Why does these data have no change after being processed by gpu?

Make sure to always do error checking after each Runtime API. You can use the code below (not originally mine)

#define gpuErrchk(DS) { gpuAssert((DS), __FILE__, __LINE__); }
inline void gpuAssert(bool deviceSync, const char *file, int line, bool abort = true)
{
    if(deviceSync)
        cudaDeviceSynchronize();
    cudaError_t code = cudaGetLastError();
    if (code != cudaSuccess)
    {
        fprintf(stderr, "GPUassert: %s %s %d\n", cudaGetErrorString(code), file, line);
        if (abort) exit(code);
    }
}

It is not always necessary to put a cudaDeviceSynchronize when checking for errors, however, it's a good practice after kernel launches.
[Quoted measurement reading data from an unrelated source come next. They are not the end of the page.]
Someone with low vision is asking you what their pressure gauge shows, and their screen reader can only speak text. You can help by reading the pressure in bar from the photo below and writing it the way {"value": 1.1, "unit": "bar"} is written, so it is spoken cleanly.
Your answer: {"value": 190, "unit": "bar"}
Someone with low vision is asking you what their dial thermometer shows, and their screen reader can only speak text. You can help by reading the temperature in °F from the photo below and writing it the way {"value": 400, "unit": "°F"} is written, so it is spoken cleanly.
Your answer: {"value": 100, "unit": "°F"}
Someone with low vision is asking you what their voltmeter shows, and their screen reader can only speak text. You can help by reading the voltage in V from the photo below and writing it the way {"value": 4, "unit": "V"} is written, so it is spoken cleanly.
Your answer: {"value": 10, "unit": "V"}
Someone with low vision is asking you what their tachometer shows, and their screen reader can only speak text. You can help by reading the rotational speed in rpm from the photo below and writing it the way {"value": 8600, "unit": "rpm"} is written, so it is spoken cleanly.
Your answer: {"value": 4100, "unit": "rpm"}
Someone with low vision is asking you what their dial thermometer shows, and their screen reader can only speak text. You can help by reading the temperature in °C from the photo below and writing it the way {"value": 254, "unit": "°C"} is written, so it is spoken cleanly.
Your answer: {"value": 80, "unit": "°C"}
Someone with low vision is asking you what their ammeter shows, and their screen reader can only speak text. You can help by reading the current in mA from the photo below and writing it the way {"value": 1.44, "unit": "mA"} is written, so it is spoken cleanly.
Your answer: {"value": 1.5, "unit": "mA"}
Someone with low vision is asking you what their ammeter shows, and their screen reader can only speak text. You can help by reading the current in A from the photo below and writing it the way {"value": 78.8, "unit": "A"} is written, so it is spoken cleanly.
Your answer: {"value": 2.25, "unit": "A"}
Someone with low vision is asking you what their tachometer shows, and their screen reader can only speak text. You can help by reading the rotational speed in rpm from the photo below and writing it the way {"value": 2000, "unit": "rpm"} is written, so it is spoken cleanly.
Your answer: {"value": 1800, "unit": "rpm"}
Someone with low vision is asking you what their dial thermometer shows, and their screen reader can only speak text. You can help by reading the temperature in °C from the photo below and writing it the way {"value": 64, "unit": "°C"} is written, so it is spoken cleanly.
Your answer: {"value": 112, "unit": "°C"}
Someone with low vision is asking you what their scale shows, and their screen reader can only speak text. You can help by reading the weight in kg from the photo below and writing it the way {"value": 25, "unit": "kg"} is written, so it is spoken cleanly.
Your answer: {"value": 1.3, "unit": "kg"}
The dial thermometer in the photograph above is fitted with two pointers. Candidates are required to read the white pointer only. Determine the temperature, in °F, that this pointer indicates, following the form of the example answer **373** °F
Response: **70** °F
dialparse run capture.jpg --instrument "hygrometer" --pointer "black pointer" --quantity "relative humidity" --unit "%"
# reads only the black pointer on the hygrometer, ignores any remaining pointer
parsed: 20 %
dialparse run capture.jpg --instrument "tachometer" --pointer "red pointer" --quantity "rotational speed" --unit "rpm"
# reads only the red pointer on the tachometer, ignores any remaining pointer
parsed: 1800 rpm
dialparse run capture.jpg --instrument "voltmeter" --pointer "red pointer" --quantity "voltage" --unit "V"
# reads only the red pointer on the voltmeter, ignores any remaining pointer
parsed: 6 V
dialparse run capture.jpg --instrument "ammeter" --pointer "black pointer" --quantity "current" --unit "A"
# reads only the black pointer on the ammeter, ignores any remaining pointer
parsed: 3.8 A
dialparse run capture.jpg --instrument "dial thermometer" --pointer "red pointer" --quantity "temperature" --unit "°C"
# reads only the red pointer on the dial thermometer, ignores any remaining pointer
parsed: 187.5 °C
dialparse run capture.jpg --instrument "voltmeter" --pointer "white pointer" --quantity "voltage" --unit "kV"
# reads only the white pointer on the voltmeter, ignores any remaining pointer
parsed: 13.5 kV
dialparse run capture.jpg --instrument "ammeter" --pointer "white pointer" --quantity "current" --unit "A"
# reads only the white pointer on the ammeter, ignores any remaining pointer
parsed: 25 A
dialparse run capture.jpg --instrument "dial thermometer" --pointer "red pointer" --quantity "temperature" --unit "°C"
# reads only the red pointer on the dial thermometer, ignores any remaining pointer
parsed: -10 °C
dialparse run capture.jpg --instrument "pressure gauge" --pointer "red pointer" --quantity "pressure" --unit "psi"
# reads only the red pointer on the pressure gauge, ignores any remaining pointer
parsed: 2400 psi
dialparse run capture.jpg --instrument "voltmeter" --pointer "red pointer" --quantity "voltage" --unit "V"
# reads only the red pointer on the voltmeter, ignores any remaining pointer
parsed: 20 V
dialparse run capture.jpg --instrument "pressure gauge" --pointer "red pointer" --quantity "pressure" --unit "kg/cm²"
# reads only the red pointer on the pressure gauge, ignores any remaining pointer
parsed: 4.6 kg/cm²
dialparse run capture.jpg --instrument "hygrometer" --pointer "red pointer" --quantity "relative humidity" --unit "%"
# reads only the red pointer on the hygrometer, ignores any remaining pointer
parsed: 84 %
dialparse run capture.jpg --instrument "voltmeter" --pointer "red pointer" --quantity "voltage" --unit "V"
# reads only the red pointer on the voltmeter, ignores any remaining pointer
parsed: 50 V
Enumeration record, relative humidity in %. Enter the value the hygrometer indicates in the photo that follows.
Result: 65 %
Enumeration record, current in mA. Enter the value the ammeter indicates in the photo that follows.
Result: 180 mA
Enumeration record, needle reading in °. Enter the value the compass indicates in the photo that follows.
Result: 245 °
If you call gpuErrchk() in multiple parts of your code, you'll see that there's an error in the first cudaMemcpy saying "invalid argument". It's because you must change u32 gpu_array[NUM_ELEM] to u32 *gpu_array , otherwise the memory will be allocated on the host, not the device. After this error occurs, the kernel won't be launched, either and that's why the output is equal to the input. I tested your code with arbitrary input and didn't get correct answers, anyway.